ASSIGNMENT
Only the lines from the one containing "Figure A3. Effect" to the end of the data should be copied, exactly and without pictures.

Collected data entries
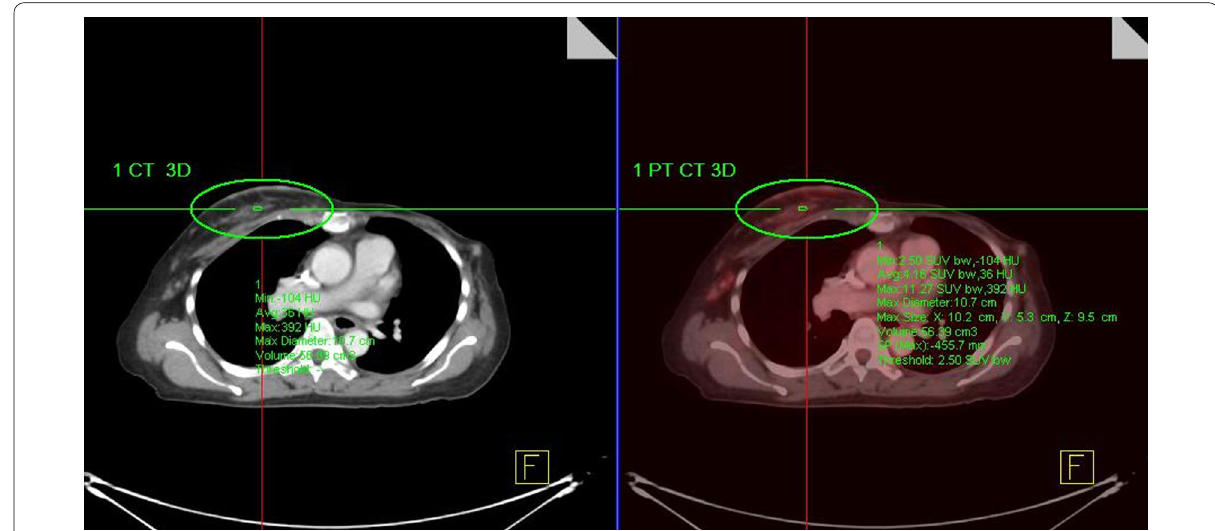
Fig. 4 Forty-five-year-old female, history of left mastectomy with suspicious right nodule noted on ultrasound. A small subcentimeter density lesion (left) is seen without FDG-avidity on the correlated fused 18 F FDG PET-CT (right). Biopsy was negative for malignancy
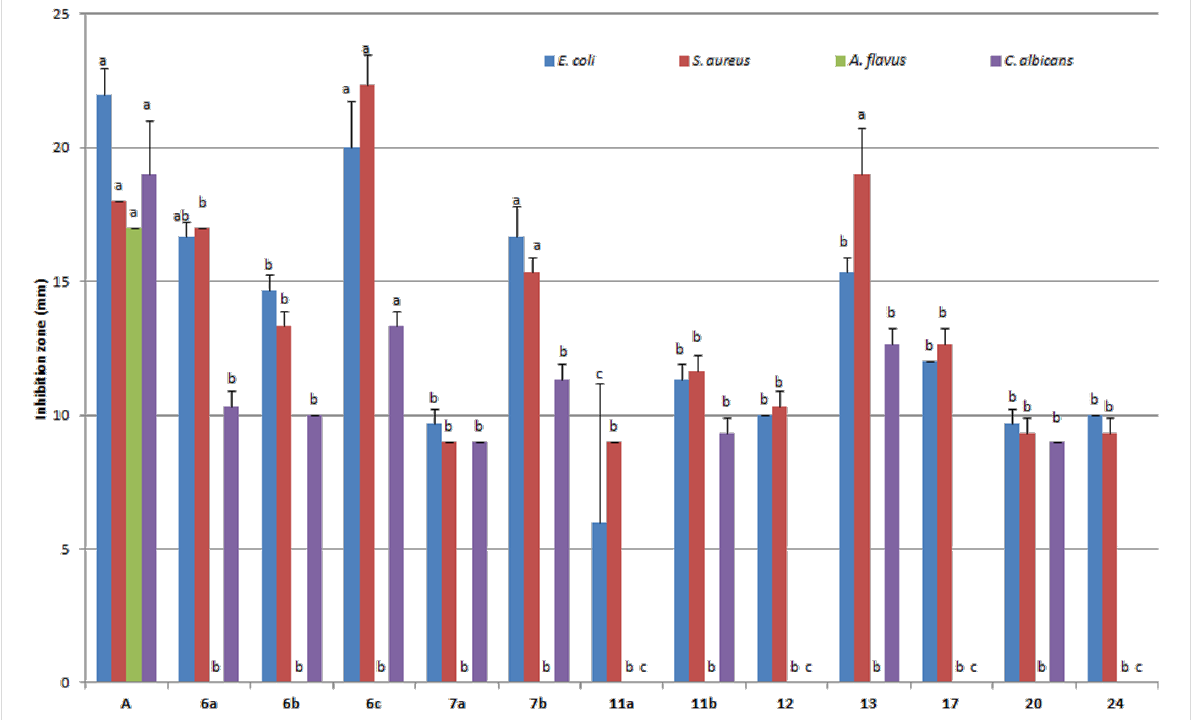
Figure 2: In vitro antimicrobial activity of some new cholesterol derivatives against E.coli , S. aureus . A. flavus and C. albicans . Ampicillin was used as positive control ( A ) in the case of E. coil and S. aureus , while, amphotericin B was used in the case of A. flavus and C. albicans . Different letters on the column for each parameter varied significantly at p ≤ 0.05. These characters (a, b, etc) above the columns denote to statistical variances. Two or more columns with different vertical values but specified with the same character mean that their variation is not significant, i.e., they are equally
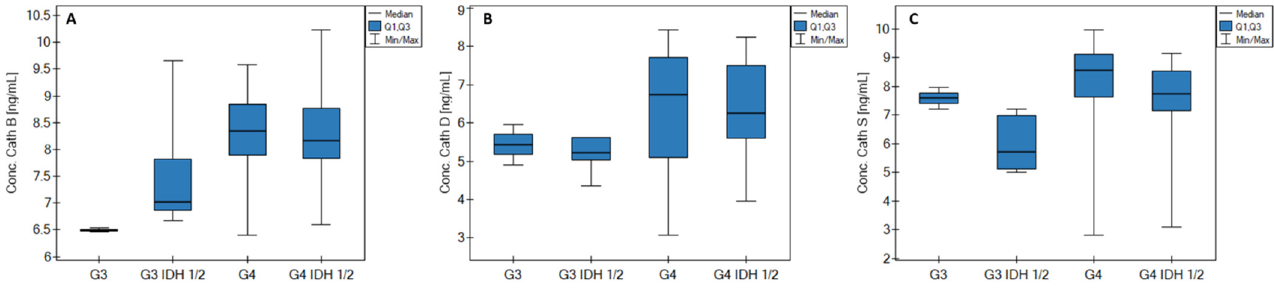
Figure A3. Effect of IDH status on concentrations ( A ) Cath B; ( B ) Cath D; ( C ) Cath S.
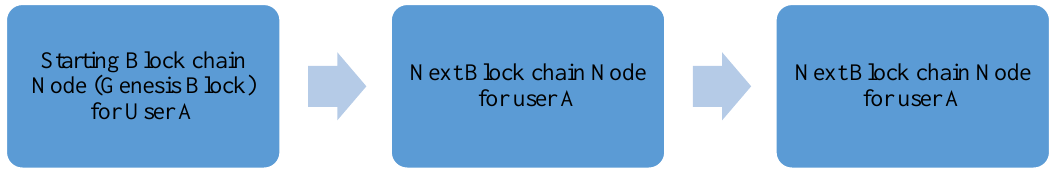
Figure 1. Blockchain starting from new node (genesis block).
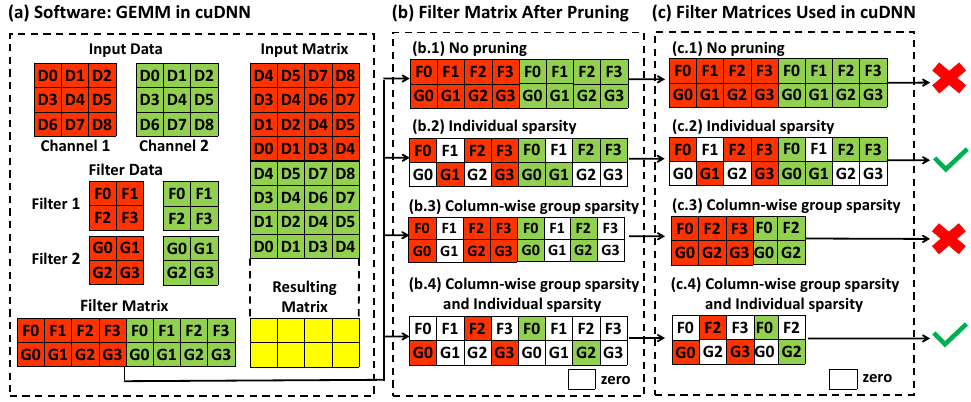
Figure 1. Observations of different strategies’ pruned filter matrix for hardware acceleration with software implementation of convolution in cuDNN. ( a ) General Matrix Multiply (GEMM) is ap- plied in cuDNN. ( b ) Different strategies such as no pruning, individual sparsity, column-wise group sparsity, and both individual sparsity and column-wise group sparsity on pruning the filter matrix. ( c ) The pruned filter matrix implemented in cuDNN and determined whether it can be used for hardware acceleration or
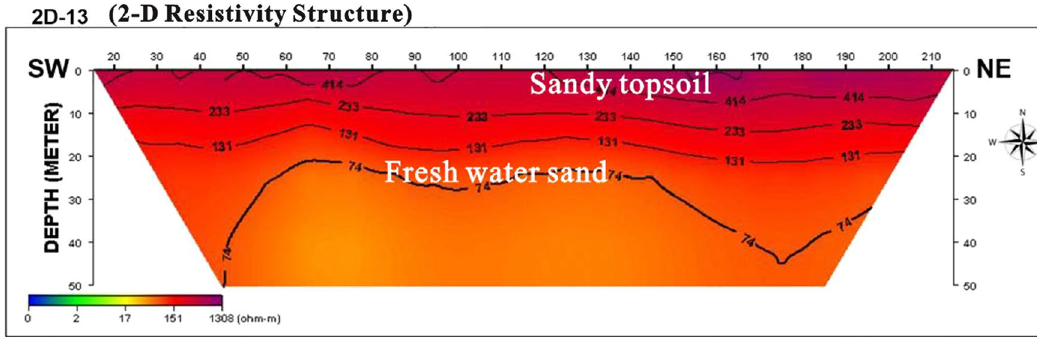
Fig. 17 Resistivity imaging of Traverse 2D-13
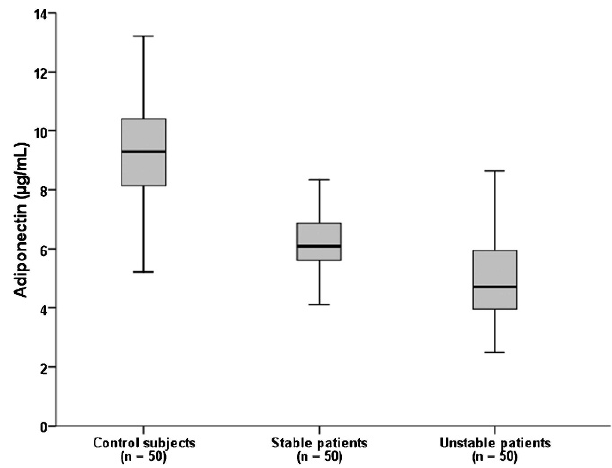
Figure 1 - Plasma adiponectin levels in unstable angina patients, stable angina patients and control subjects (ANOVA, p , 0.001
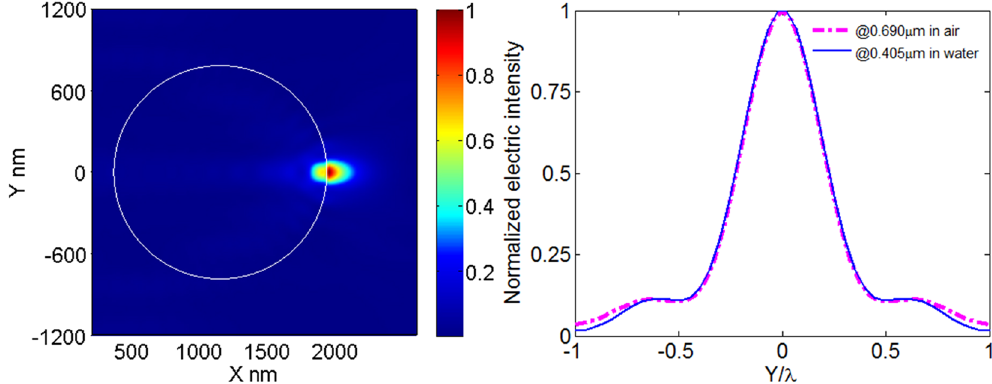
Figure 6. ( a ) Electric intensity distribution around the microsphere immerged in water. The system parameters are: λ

RESULT OF THIS EXERCISE
Figure A3. Effect of IDH status on concentrations ( A ) Cath B; ( B ) Cath D; ( C ) Cath S.
Figure 1. Blockchain starting from new node (genesis block).
Figure 1. Observations of different strategies’ pruned filter matrix for hardware acceleration with software implementation of convolution in cuDNN. ( a ) General Matrix Multiply (GEMM) is ap- plied in cuDNN. ( b ) Different strategies such as no pruning, individual sparsity, column-wise group sparsity, and both individual sparsity and column-wise group sparsity on pruning the filter matrix. ( c ) The pruned filter matrix implemented in cuDNN and determined whether it can be used for hardware acceleration or
Fig. 17 Resistivity imaging of Traverse 2D-13
Figure 1 - Plasma adiponectin levels in unstable angina patients, stable angina patients and control subjects (ANOVA, p , 0.001
Figure 6. ( a ) Electric intensity distribution around the microsphere immerged in water. The system parameters are: λ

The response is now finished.